The next step is to create a scenario and ask the question, “What would you do in this situation?” It is critical that the scenario be something that links back to the position being filled. For instance, if the top performer is in sales but you are interviewing for a .Net Developer,  the behavior can be about follow-up and persistence, but the scenario should relate to a situation a .Net Developer would be involved with.

Here are a few examples:

  • Tell me about the last time you broke the rules to serve a customer in need (judgment)
  • Give an example of how you went beyond the call of duty to assist a co-worker (teamwork)
  • Tell me a time that you’ve worked with an extremely difficult co-worker, and how you handled it? (adaptability)
  • Tell me about a time you tried something new or took on additional responsibility when there was no guarantee for success. (willingness to take risks)

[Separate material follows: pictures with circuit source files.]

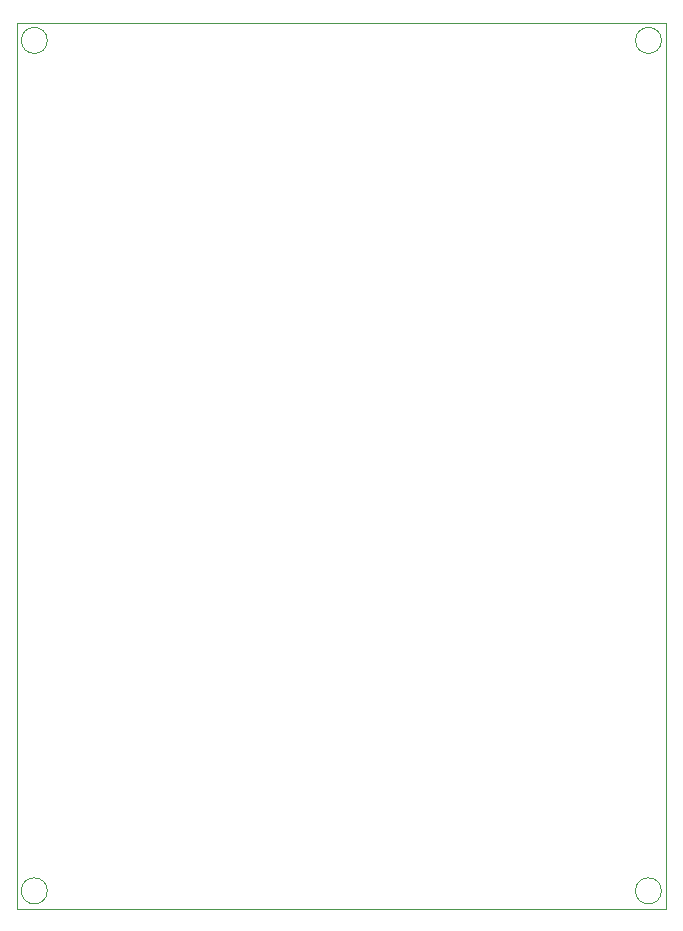
<source format=gm1>
G04 #@! TF.GenerationSoftware,KiCad,Pcbnew,(5.1.5-0-10_14)*
G04 #@! TF.CreationDate,2020-02-16T15:34:34-08:00*
G04 #@! TF.ProjectId,blinds_motor_driver,626c696e-6473-45f6-9d6f-746f725f6472,rev?*
G04 #@! TF.SameCoordinates,Original*
G04 #@! TF.FileFunction,Profile,NP*
%FSLAX46Y46*%
G04 Gerber Fmt 4.6, Leading zero omitted, Abs format (unit mm)*
G04 Created by KiCad (PCBNEW (5.1.5-0-10_14)) date 2020-02-16 15:34:34*
%MOMM*%
%LPD*%
G04 APERTURE LIST*
%ADD10C,0.050000*%
G04 APERTURE END LIST*
D10*
X102600000Y-123500000D02*
G75*
G03X102600000Y-123500000I-1100000J0D01*
G01*
X154600000Y-123500000D02*
G75*
G03X154600000Y-123500000I-1100000J0D01*
G01*
X154600000Y-51500000D02*
G75*
G03X154600000Y-51500000I-1100000J0D01*
G01*
X102600000Y-51500000D02*
G75*
G03X102600000Y-51500000I-1100000J0D01*
G01*
X155000000Y-125000000D02*
X100000000Y-125000000D01*
X155000000Y-50000000D02*
X155000000Y-125000000D01*
X100000000Y-50000000D02*
X100000000Y-125000000D01*
X100000000Y-50000000D02*
X155000000Y-50000000D01*
M02*

</source>
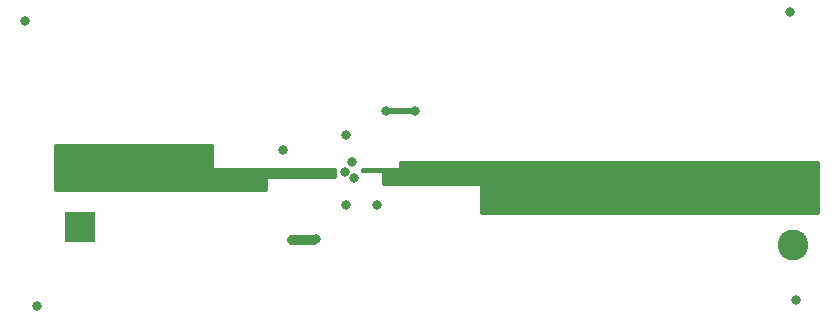
<source format=gbr>
G04 #@! TF.GenerationSoftware,KiCad,Pcbnew,(5.1.4-0)*
G04 #@! TF.CreationDate,2020-03-08T18:01:59-07:00*
G04 #@! TF.ProjectId,-5V_Rail,2d35565f-5261-4696-9c2e-6b696361645f,rev?*
G04 #@! TF.SameCoordinates,Original*
G04 #@! TF.FileFunction,Copper,L2,Bot*
G04 #@! TF.FilePolarity,Positive*
%FSLAX46Y46*%
G04 Gerber Fmt 4.6, Leading zero omitted, Abs format (unit mm)*
G04 Created by KiCad (PCBNEW (5.1.4-0)) date 2020-03-08 18:01:59*
%MOMM*%
%LPD*%
G04 APERTURE LIST*
%ADD10R,2.600000X2.600000*%
%ADD11C,2.600000*%
%ADD12C,0.800000*%
%ADD13C,0.812800*%
%ADD14C,0.508000*%
%ADD15C,0.254000*%
G04 APERTURE END LIST*
D10*
X111633000Y-96694000D03*
D11*
X111633000Y-91694000D03*
D10*
X171958000Y-93218000D03*
D11*
X171958000Y-98218000D03*
D12*
X107950000Y-103378000D03*
X172212000Y-102870000D03*
X171704000Y-78486000D03*
X106934000Y-79248000D03*
X134772400Y-92608400D03*
X134772400Y-92608400D03*
X134010400Y-92049600D03*
X134620000Y-91186000D03*
X134112000Y-88900000D03*
X128778000Y-90170000D03*
X134112000Y-94869000D03*
X136779000Y-94869000D03*
X129590800Y-97790000D03*
X131572000Y-97739200D03*
X137515600Y-86868000D03*
X139954000Y-86868000D03*
X118364000Y-91694000D03*
X155448000Y-94488000D03*
X147066000Y-94615000D03*
X164846000Y-93218000D03*
D13*
X129590800Y-97790000D02*
X131419600Y-97790000D01*
D14*
X137515600Y-86868000D02*
X139903200Y-86868000D01*
X139903200Y-86868000D02*
X139954000Y-86868000D01*
D13*
X111633000Y-91694000D02*
X118364000Y-91694000D01*
X171958000Y-93218000D02*
X164846000Y-93218000D01*
D15*
G36*
X122809000Y-91681300D02*
G01*
X122811440Y-91706076D01*
X122818667Y-91729901D01*
X122830403Y-91751857D01*
X122846197Y-91771103D01*
X122858897Y-91783803D01*
X122878143Y-91799597D01*
X122900099Y-91811333D01*
X122923924Y-91818560D01*
X122948700Y-91821000D01*
X133223000Y-91821000D01*
X133223000Y-92456000D01*
X127520700Y-92456000D01*
X127495924Y-92458440D01*
X127472099Y-92465667D01*
X127450143Y-92477403D01*
X127430897Y-92493197D01*
X127418197Y-92505897D01*
X127402403Y-92525143D01*
X127390667Y-92547099D01*
X127383440Y-92570924D01*
X127381000Y-92595700D01*
X127381000Y-93599000D01*
X109474000Y-93599000D01*
X109474000Y-89789000D01*
X122809000Y-89789000D01*
X122809000Y-91681300D01*
X122809000Y-91681300D01*
G37*
X122809000Y-91681300D02*
X122811440Y-91706076D01*
X122818667Y-91729901D01*
X122830403Y-91751857D01*
X122846197Y-91771103D01*
X122858897Y-91783803D01*
X122878143Y-91799597D01*
X122900099Y-91811333D01*
X122923924Y-91818560D01*
X122948700Y-91821000D01*
X133223000Y-91821000D01*
X133223000Y-92456000D01*
X127520700Y-92456000D01*
X127495924Y-92458440D01*
X127472099Y-92465667D01*
X127450143Y-92477403D01*
X127430897Y-92493197D01*
X127418197Y-92505897D01*
X127402403Y-92525143D01*
X127390667Y-92547099D01*
X127383440Y-92570924D01*
X127381000Y-92595700D01*
X127381000Y-93599000D01*
X109474000Y-93599000D01*
X109474000Y-89789000D01*
X122809000Y-89789000D01*
X122809000Y-91681300D01*
G36*
X174117000Y-95504000D02*
G01*
X145542000Y-95504000D01*
X145542000Y-93230700D01*
X145539560Y-93205924D01*
X145532333Y-93182099D01*
X145520597Y-93160143D01*
X145504803Y-93140897D01*
X145492103Y-93128197D01*
X145472857Y-93112403D01*
X145450901Y-93100667D01*
X145427076Y-93093440D01*
X145402300Y-93091000D01*
X137287000Y-93091000D01*
X137287000Y-92087700D01*
X137284560Y-92062924D01*
X137277333Y-92039099D01*
X137265597Y-92017143D01*
X137249803Y-91997897D01*
X137237103Y-91985197D01*
X137217857Y-91969403D01*
X137195901Y-91957667D01*
X137172076Y-91950440D01*
X137147300Y-91948000D01*
X135509000Y-91948000D01*
X135509000Y-91821000D01*
X138544300Y-91821000D01*
X138569076Y-91818560D01*
X138592901Y-91811333D01*
X138614857Y-91799597D01*
X138634103Y-91783803D01*
X138646803Y-91771103D01*
X138662597Y-91751857D01*
X138674333Y-91729901D01*
X138681560Y-91706076D01*
X138684000Y-91681300D01*
X138684000Y-91186000D01*
X174117000Y-91186000D01*
X174117000Y-95504000D01*
X174117000Y-95504000D01*
G37*
X174117000Y-95504000D02*
X145542000Y-95504000D01*
X145542000Y-93230700D01*
X145539560Y-93205924D01*
X145532333Y-93182099D01*
X145520597Y-93160143D01*
X145504803Y-93140897D01*
X145492103Y-93128197D01*
X145472857Y-93112403D01*
X145450901Y-93100667D01*
X145427076Y-93093440D01*
X145402300Y-93091000D01*
X137287000Y-93091000D01*
X137287000Y-92087700D01*
X137284560Y-92062924D01*
X137277333Y-92039099D01*
X137265597Y-92017143D01*
X137249803Y-91997897D01*
X137237103Y-91985197D01*
X137217857Y-91969403D01*
X137195901Y-91957667D01*
X137172076Y-91950440D01*
X137147300Y-91948000D01*
X135509000Y-91948000D01*
X135509000Y-91821000D01*
X138544300Y-91821000D01*
X138569076Y-91818560D01*
X138592901Y-91811333D01*
X138614857Y-91799597D01*
X138634103Y-91783803D01*
X138646803Y-91771103D01*
X138662597Y-91751857D01*
X138674333Y-91729901D01*
X138681560Y-91706076D01*
X138684000Y-91681300D01*
X138684000Y-91186000D01*
X174117000Y-91186000D01*
X174117000Y-95504000D01*
M02*

</source>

As for assessments, Miller states that there are many options available, but she cautions leaders not to solely rely on them; rather use them as part of a suite of tools and techniques during the hiring process. She also points out that there are legal ramifications of using assessments during the hiring process and recommends that before using any assessments, employers check with their attorney.

If crafted properly, behavioral questions can provide a glimpse into a candidate's decision making process as well as their values. Miller believes that a great majority of employees fail in a company because their soft skills and values don't match those of their manager and company. Having a well defined hiring process that includes meaningful behavioral questions can aid in the selection of top talent and help to increase retention rates.

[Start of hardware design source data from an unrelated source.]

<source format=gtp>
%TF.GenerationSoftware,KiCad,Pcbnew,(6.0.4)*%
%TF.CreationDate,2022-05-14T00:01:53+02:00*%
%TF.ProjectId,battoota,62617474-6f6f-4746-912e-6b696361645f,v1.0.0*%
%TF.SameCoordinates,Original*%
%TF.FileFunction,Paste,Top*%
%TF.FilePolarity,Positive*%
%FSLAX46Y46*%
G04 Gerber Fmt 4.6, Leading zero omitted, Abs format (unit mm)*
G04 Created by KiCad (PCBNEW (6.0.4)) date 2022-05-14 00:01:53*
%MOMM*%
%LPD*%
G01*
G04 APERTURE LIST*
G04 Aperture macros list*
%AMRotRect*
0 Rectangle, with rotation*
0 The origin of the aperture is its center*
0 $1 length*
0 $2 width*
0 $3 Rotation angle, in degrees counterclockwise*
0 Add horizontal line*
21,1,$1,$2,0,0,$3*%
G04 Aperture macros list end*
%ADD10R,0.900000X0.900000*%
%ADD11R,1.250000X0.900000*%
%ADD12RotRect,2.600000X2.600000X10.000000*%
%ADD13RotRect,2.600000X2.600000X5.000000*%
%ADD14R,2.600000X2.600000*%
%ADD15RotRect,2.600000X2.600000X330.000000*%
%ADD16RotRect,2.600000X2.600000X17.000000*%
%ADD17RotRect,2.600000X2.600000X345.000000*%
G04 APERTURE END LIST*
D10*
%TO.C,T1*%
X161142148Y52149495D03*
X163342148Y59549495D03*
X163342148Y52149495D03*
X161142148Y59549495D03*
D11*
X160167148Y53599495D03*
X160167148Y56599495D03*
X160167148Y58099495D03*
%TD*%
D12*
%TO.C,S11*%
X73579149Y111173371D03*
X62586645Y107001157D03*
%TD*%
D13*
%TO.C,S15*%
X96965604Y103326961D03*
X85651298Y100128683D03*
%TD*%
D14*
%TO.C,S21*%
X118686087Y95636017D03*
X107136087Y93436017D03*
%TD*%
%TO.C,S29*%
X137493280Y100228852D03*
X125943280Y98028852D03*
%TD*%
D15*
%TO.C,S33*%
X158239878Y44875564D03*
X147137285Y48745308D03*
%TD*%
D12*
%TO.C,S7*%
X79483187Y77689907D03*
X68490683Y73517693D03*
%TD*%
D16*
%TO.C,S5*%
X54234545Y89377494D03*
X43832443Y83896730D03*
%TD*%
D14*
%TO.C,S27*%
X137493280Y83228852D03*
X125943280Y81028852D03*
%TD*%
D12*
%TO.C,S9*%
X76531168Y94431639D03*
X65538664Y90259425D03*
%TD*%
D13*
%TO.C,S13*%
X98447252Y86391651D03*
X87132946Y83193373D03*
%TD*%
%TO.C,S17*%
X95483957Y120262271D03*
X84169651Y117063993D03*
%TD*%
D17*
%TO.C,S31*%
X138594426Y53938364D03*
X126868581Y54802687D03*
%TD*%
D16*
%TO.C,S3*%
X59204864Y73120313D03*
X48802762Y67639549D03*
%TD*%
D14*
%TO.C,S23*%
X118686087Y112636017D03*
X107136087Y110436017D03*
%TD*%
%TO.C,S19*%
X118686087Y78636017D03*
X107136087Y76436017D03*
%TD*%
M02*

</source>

Attitude should be a key criteria when considering candidates to bring on board. In the scenario above, some may argue that Charlie’s abilities are superior to Ashton. That may be a fair assessment.  Ashton may need to improve his skills, but with what appears to be a positive attitude, Ashton has done quite well with his career and with more experience (and good attitude) he should only get better.  Charlie, on the other hand, well just look where his attitude got him.

Views: 307

Comment by Jon Prete on June 3, 2011 at 4:32pm
Right on!
Comment by Valentino Martinez on June 5, 2011 at 5:17pm

Attitude is important but can be misleading if there is no track record of accomplishments.

 

If a positive attitude begets value added accomplishments, and those accomplishments beget more of the same attitude--then you have something.  Otherwise, attitude can be nothing more than..."A tale...full of sound and fury; signifying nothing". (Macbeth-W.S.)

 

However, comparing Charlie vs. Ashton--Charlie wins overall based on his work attitude and his record of accomplishments.  Charlie's foibles are a bit of arrogance mixed with entertainment- -these guys and gals do entertain for a living, e.g,  joaquin phoenix and his "rap" phase

By the way what has Ashton accomplished besides a tired TV "70s series; a few movies that quickly went to video; he married a mother figure; and plays pranks on other celebs who appreciate an additional 15min of "deer in the headlights" notoriety?  

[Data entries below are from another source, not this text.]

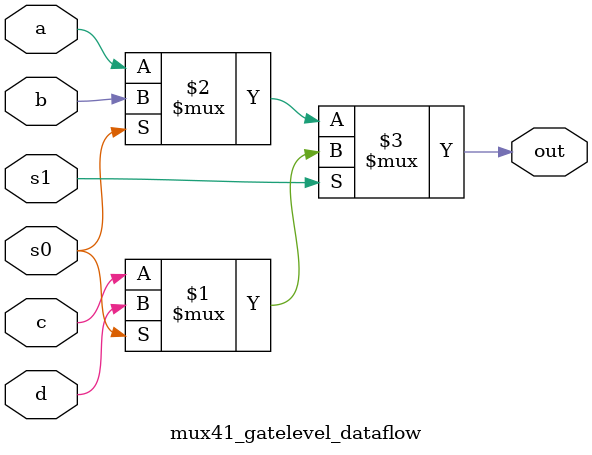
<source format=v>
`timescale 1ns / 1ps


module mux41_gatelevel_dataflow(input a, 
input b, 
input c, 
input d, 
input s0, s1,
output out );
assign out = s1 ? (s0 ? d : c) : (s0 ? b : a); 
endmodule

</source>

Charlie had a good run replacing Michael J. Fox in Spin City; had a mega "HIT" TV series in Two and a Half Men and has acted in a number of cult classics like:  Wall Street; Hot Shots! & Hot Shots! Part Deux ; Platoon; Young Guns; Navy Seals,:and Major League to name a few.

Comment by Jon Prete on June 6, 2011 at 8:15am
Good points, but I guess the point I'm trying to make is, as successful as Charlie is/was, his attitutde stinks and I'm sure the people he worked for were made to feel very uncomfortable. If that's the work environment you want to foster, so be it. I was just responding to a survey that states the majority of employers (in the UK) would hire attitude over skills. The scenario with Charlie and Ashton was merely a question asking: if you had to choose between a "star" with great talent or someone with less experience and achievements -- but capable and willing to take on new challenges with a positive attitude -- who would you pick?